ハン


「オレの拳は疾風!!
 その速さに未だかつて誰も拳の影さえ見た者はおらぬ」

+ 担当声優
戸谷公次
テレビアニメ版
佐藤晴男
『パンチマニア 北斗の拳2 激闘修羅の国編』
桐本琢也(現:桐本拓哉)
『真・北斗無双』
矢部雅史
『DD北斗の拳2』
小西克幸
『北斗の拳 LEGENDS ReVIVE』

戸谷氏は同作品においてはジャギや若かりし頃のリュウケンも演じている。
小西氏は『北斗無双』シリーズ以降、ケンシロウ役として出演する作品が度々あり(『LEGENDS ReVIVE』のケンはAC版やパチスロの河本邦弘氏)、
桐本氏は映画『真救世主伝説』でシンを演じるなど、何かと過去に北斗への出演経験があるキャストが多い。
小西氏(『LEGENDS ReVIVE』)

漫画『北斗の拳』の登場人物。
元の皇帝ヘナクソーではないし、『燃えよドラゴン』に登場する麻薬組織のボスとか千のサブミッションを持つ男とも関係無い。
ラオウ死後を描いた通称「修羅の国編」における敵の一人で、修羅の国を支配する三人の羅将の一人。
第三の羅将。
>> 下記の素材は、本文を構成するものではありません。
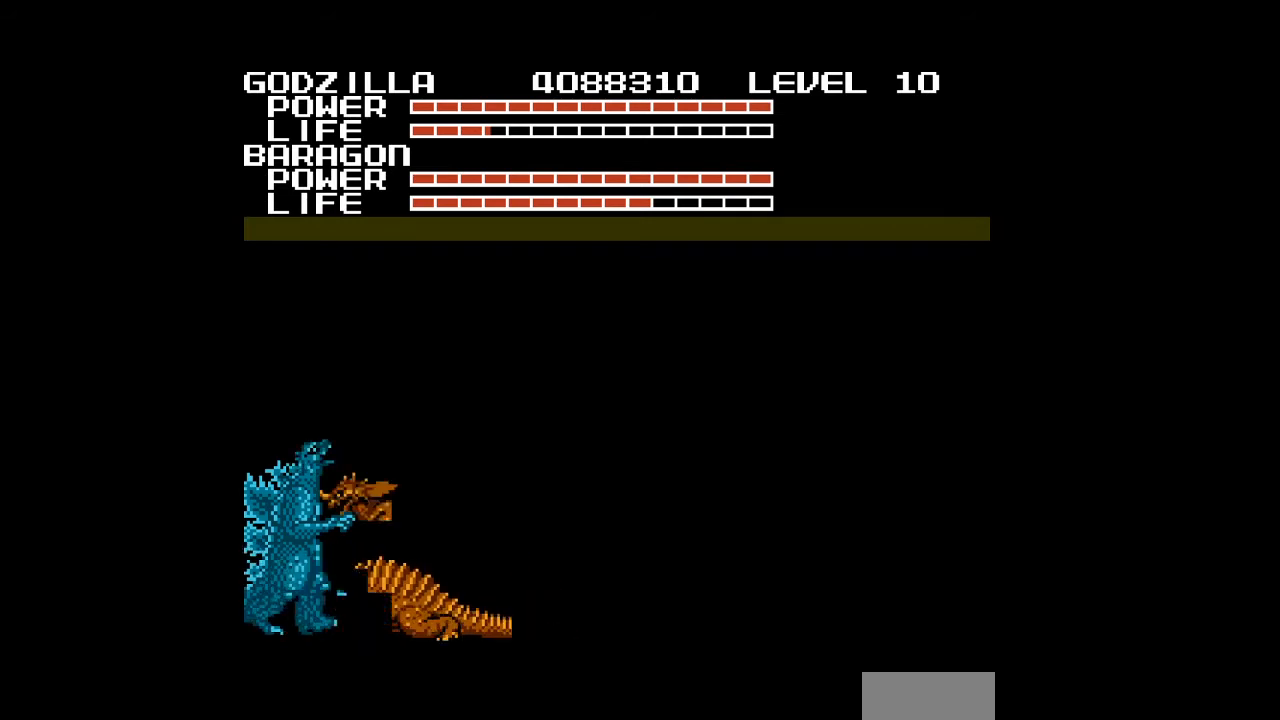
{"buttons": ["START"], "events": [[433, "START", "down"]]}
肩書きを付けて「羅将ハン」と呼ばれる事が多い。

北斗琉拳伝承者の一人。
その拳はあまりの速さのため誰も見えないほどの速度を誇り、いつ経絡破孔を突いたのかも悟られぬ内に相手を葬る事が可能。
また闘気技にも長けており、作中で唯一の互いの闘気で岩石を浮かせて叩き付け合う激戦をケンシロウと繰り広げた。もう超能力戦じゃん…
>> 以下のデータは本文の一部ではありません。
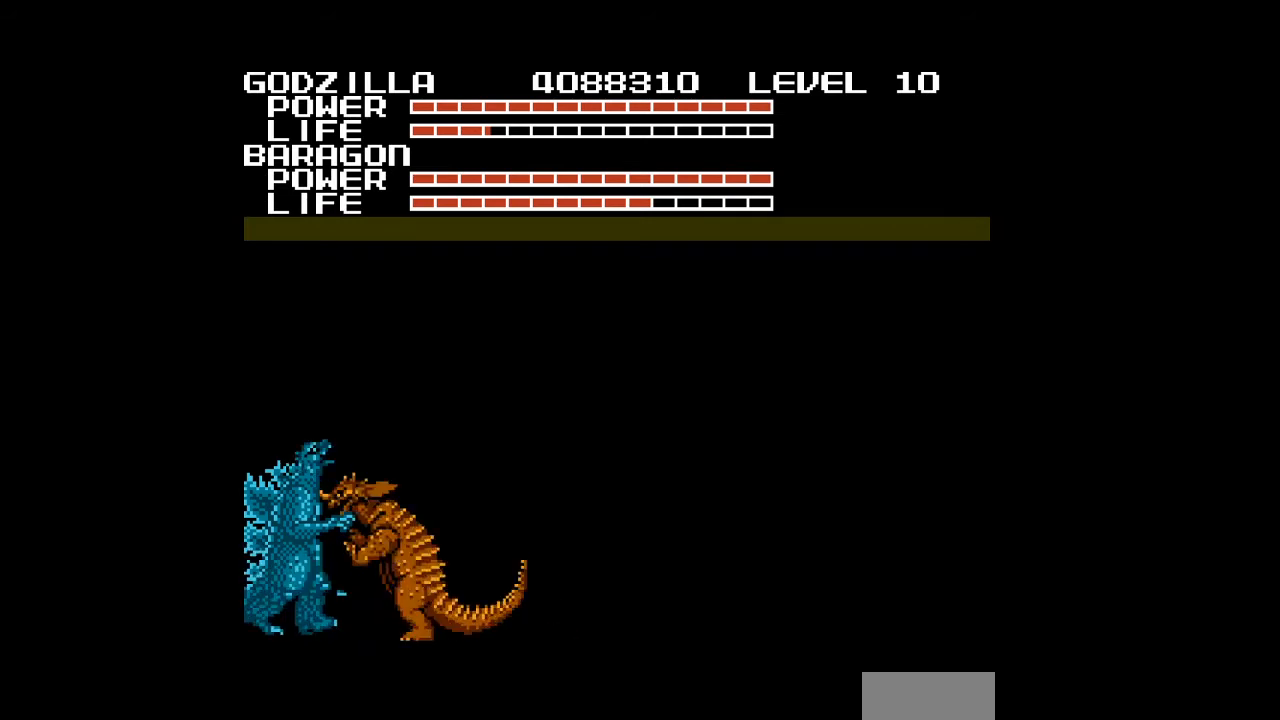
{"buttons": [], "events": [[400, "START", "up"]]}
モデルは、QUEENのボーカルであるフレディ・マーキュリー氏とされている。

+ 作中の活躍
修羅の国に連れ去られてきたリンが紆余曲折あって*1捧げ物として献じられると、救出に来たケンシロウとの戦いになる。
それまで圧倒的な強さを見せつけてきたケンシロウと互角の拳の速さを見せ、両者の拳は目にも見えぬほどであったが、
互いの血飛沫が拳の影となって壮絶な撃ち合いが目視できるようになっていく。
ケンシロウをチョップで全身が地面に埋まるほど深く叩き込みその上から瓦礫で完全に埋めようとして殴り返されるというお茶目な仕草を見せ
互いに城の壁に体を叩き付け合って破壊しながら激闘を繰り広げ飛び散った破片が当たって観戦していた修羅が何人か死に
頭上から巨大な石像の頭部が落下してくれば二人の体を避けるように真っ二つに割れその下敷きになってまた修羅が何人か死に
ケンシロウを勢い良く叩き付けて地割れに巻き込まれた修羅が何人か死に
とどめに繰り出した闘気技「白羅滅精」はケンシロウの天将奔烈で撃ち返されて数十mくらいの高さまで吹き飛ばされて城に激突。
その高さから落下して床にめり込んだものの、大したダメージにはならずに戦闘を継続する。
そこで天将奔烈はラオウの技だと悟るものの相手はラオウ本人では無いことも見抜き、相手がケンシロウである事を推測する。
二人の闘気によって周囲の瓦礫が宙に浮き上がり、竜巻のように飛び交って互いに打ち砕き合う。
流石にもう危険を悟って遠くから観戦していたらしく、周りの修羅は死ななかった
ケンシロウに闘気を込めた掌底を叩き込み、先の天将奔烈で飛ばされた位置と同じ高さまでケンシロウを吹き飛ばして岩石飛ばしで追撃するが、
ケンシロウがいきなり地下から出現して叩き付けられ、再び岩石を飛ばし合う攻防に入る。
ここまで全く互角の攻防を演じてきた二人だったが、ハンは必殺の経絡破孔が突けぬ代わりにケンシロウの足を封じており、
奥義「斬風燕破」でとどめを刺そうとするが、ケンシロウはハンの視神経を封じていたため突きが破孔を逸れ、
その隙にケンシロウの連打を受けて遂に倒れた。

戦いの後、過去にラオウ、トキ、ケンシロウの三人が修羅の国から日本に旅立った時の事をケンシロウに伝え、
「ラオウでなければ羅将ヒョウは倒せぬ!たとえお前がラオウより強くともな!」
「これより先はお前には地獄より辛い道!帰れ!帰らねばその宿命に狂い果てるぞ!」
とケンシロウの運命を案じる言葉を遺して亡くなった。
その遺体は城外の川へと転落し、後に川を流れて第二の羅将ヒョウの居城へ流れ着き、ヒョウによって手厚く葬られた。
ヒョウはケンシロウの実の兄であり、ハンは兄弟が激突する悲劇を行わせぬよう案じていたのだ……。

+ 解説
作中の役割としては「新章の最初の中ボス」であり、この後に描かれる北斗神拳・北斗琉拳の長い戦いの血統と宿命には殆ど関与していないキャラクター。
立場としては「最強クラスの拳法を学んだだけの凡人」に過ぎず、一応血縁者であるジャギよりも伝説から遠く、
北斗神拳で言えばアミバや光帝バランやバットくらいにまで無関係なはずである。*2
だが血統と宿命がほぼ10割を占める作中の強さランキングにおいて、
北斗の血統と何の関係も無いのに実力だけでトップクラスに入っているハンの圧倒的強さに心惹かれたファンは多い。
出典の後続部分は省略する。